A Tank Driver writes
Vlad ‘Mad’ Putin, Tank No: ZZZZ
“WHAT’S that Donald, course I was listening – I got you on the hands free – you were saying?... Peace. Yeah – that’s what I want. Couldn’t be more committed to peace. Love a bit of peace me. Peace is my favourite thing. BOOM! What was that? Just a big pothole. Used to be a hospital. Three seconds ago… The Vatican? For peace talks? I suppose I could go there. Let me check the sat nav. Ooh. Looks like the quickest route – as the drone flies – is via Kyiv. May take a few more years though. How many? Shall we say 21?... What? Me? Stringing you along? You? Stringing? Along? I wouldn’t string you along – that’d be stringing you along.
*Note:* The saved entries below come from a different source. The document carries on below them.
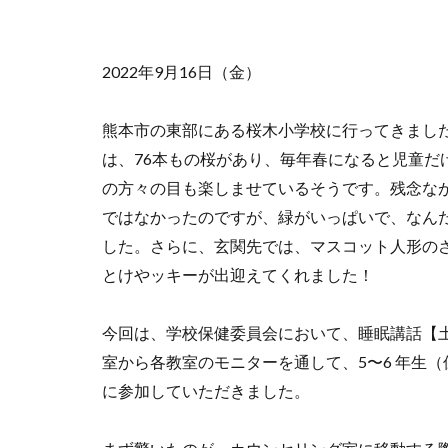
2022年9月16日（金）
熊本市の東部にある桜木小学校に行ってきまし
は、76本もの桜があり、毎年春になると児童だ
の方々の目も楽しませているそうです。残念な
ではなかったのですが、緑がいっぱいで、なん
した。さらに、玄関先では、マスコット人形の
とけやッキーが出迎えてくれました！
今回は、学校保健委員会において、睡眠講話【
室から各教室のモニターを通して、5〜6 年生
に参加していただきました。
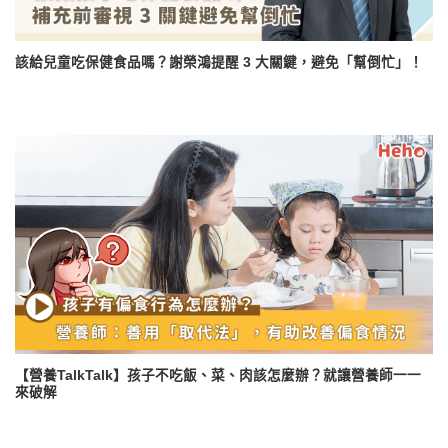
該給兒童吃保健食品嗎？謝榮鴻提醒 3 大關鍵，避免「幫倒忙」！
【營養TalkTalk】孩子不吃飯、菜、肉該怎麼辦？就讓營養師一一
來破解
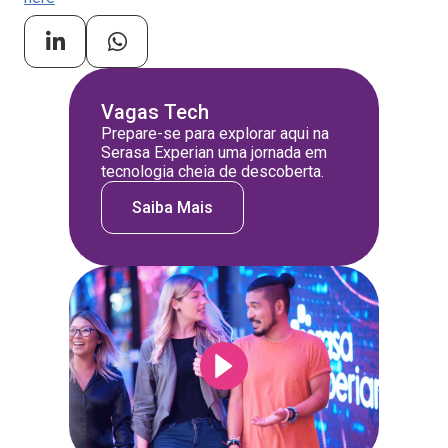
Vagas Tech
Prepare-se para explorar aqui na
Serasa Experian uma jornada em
tecnologia cheia de descoberta.
Saiba Mais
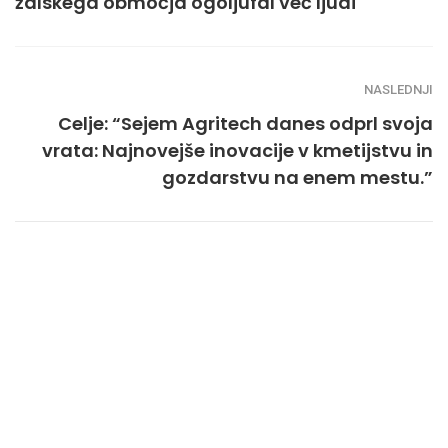
žalskega območja ogoljufal več ljudi
NASLEDNJI
Celje: “Sejem Agritech danes odprl svoja
vrata: Najnovejše inovacije v kmetijstvu in
gozdarstvu na enem mestu.”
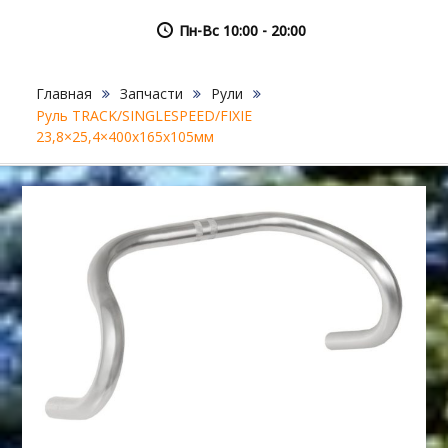
Пн-Вс 10:00 - 20:00
Главная
Запчасти
Рули
Руль TRACK/SINGLESPEED/FIXIE
23,8×25,4×400х165х105мм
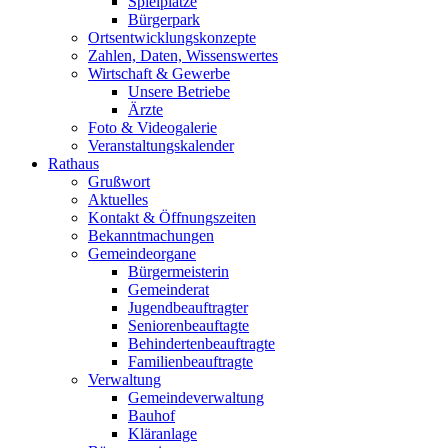
Spielplätze
Bürgerpark
Ortsentwicklungskonzepte
Zahlen, Daten, Wissenswertes
Wirtschaft & Gewerbe
Unsere Betriebe
Ärzte
Foto & Videogalerie
Veranstaltungskalender
Rathaus
Grußwort
Aktuelles
Kontakt & Öffnungszeiten
Bekanntmachungen
Gemeindeorgane
Bürgermeisterin
Gemeinderat
Jugendbeauftragter
Seniorenbeauftagte
Behindertenbeauftragte
Familienbeauftragte
Verwaltung
Gemeindeverwaltung
Bauhof
Kläranlage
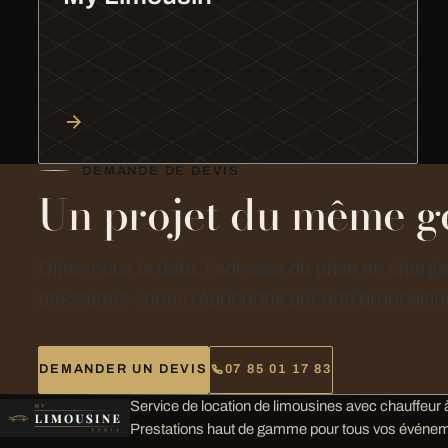
DEMANDE DE DEVIS
Un projet du même g
Dites-nous la date, l’adresse de prise en charg
passagers : nous répondons par une proposition
DEMANDER UN DEVIS
07 85 01 17 83
Service de location de limousines avec chauffeur à
Prestations haut de gamme pour tous vos événem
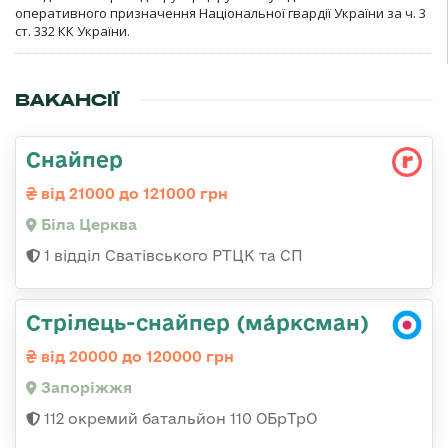
оперативного призначення Національної гвардії України за ч. 3
ст. 332 КК України.
ВАКАНСІЇ
Снайпер
від 21000 до 121000 грн
Біла Церква
1 відділ Сватівського РТЦК та СП
Стрілець-снайпер (ма́рксман)
від 20000 до 120000 грн
Запоріжжя
112 окремий батальйон 110 ОБрТрО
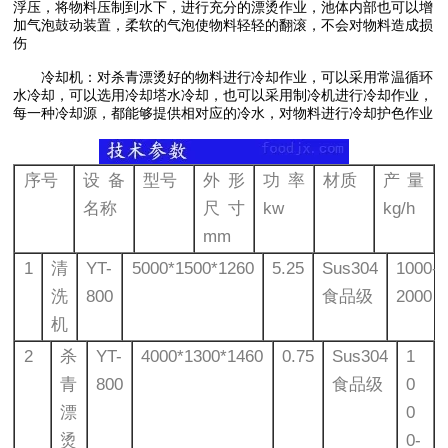
浮压，将物料压制到水下，进行充分的漂烫作业，池体内部也可以增
加气泡鼓动装置，柔软的气泡使物料轻轻的翻滚，不会对物料造成损
伤
冷却机：对杀青漂烫好的物料进行冷却作业，可以采用常温循环
水冷却，可以选用冷却塔水冷却，也可以采用制冷机进行冷却作业，
每一种冷却源，都能够提供相对应的冷水，对物料进行冷却护色作业
序号
设备
型号
外形
功率
材质
产量
名称
尺寸
kw
kg/h
mm
1
清
YT-
5000*1500*1260
5.25
Sus304
1000-
洗
800
食品级
2000
机
2
杀
YT-
4000*1300*1460
0.75
Sus304
1
青
800
食品级
0
漂
0
烫
0-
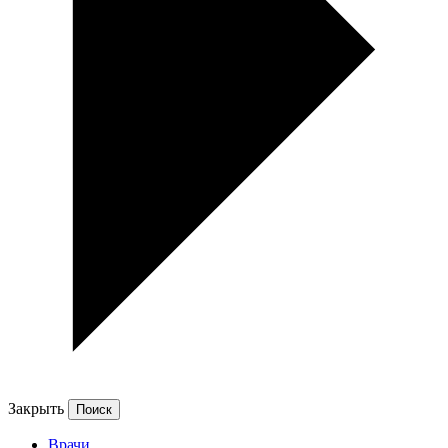
Закрыть
Врачи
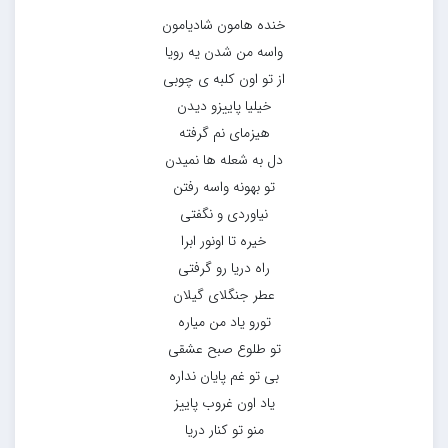
خنده هامون شادیامون
واسه من شدن یه رویا
از تو اون کلبه ی چوبی
خیلیا پاییزو دیدن
هیزمای نم گرفته
دل به شعله ها نمیدن
تو بهونه واسه رفتن
نیاوردی و نگفتی
خیره تا اونور ابرا
راه دریا رو گرفتی
عطر جنگلای گیلان
تورو یاد من میاره
تو طلوع صبح عشقی
بی تو غم پایان نداره
یاد اون غروب پاییز
منو تو کنار دریا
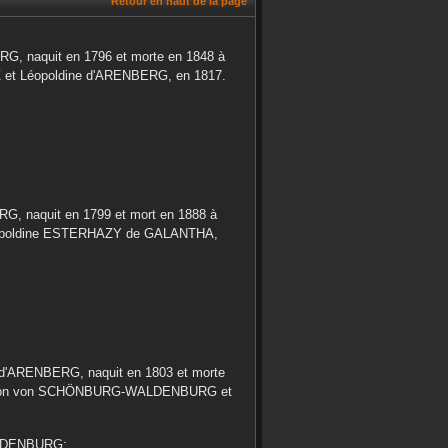
Retour en haut de la page
ERG
, naquit en
1796
et morte en
1848
à
Z
et
Léopoldine
d'ARENBERG
, en
1817
.
ERG
, naquit en
1799
et mort en
1888
à
poldine
ESTERHAZY de GALANTHA
,
d'ARENBERG
, naquit en
1803
et morte
on
von SCHÖNBURG-WALDENBURG
et
LDENBURG
:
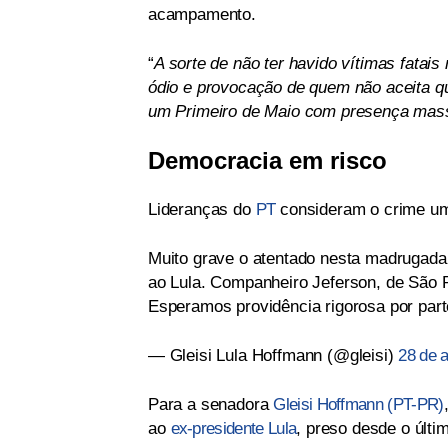
acampamento.
“
A sorte de não ter havido vítimas fatais
ódio e provocação de quem não aceita que
um Primeiro de Maio com presença massi
Democracia em risco
Lideranças do
PT
consideram o crime u
Muito grave o atentado nesta madrugada
ao Lula. Companheiro Jeferson, de São P
Esperamos providência rigorosa por par
— Gleisi Lula Hoffmann (@gleisi)
28 de a
Para a senadora
Gleisi Hoffmann (PT-PR)
ao
ex-presidente Lula
, preso desde o últi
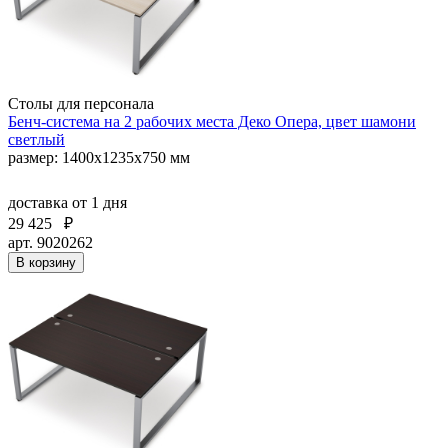
Столы для персонала
Бенч-система на 2 рабочих места Деко Опера, цвет шамони
светлый
размер: 1400х1235х750 мм
доставка
от 1 дня
29 425
₽
арт. 9020262
В корзину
Why would I want to string you along – that would just be a waste of your and my time. And mine and yours. In other words, a chronological procrastination ploy unworthy of both of us. Anyway – tell me more about your new bigly plane… Wow that’s fascinating… Now tell me about your golf again… And the plane again… Nah. Nah. Keep going… Got its own solid gold hot tub? Sounds classy… Oh will you look at that. Lost track of time. I’ve got to be somewhere else – namely Finland. So, I’ve got a minute left out of this two-hour chinwag to get down to brass tacks and agree a memorandum on an agreement to have an agreement on a memorandum about the peace talks and… BOOM!... Hello? Hello?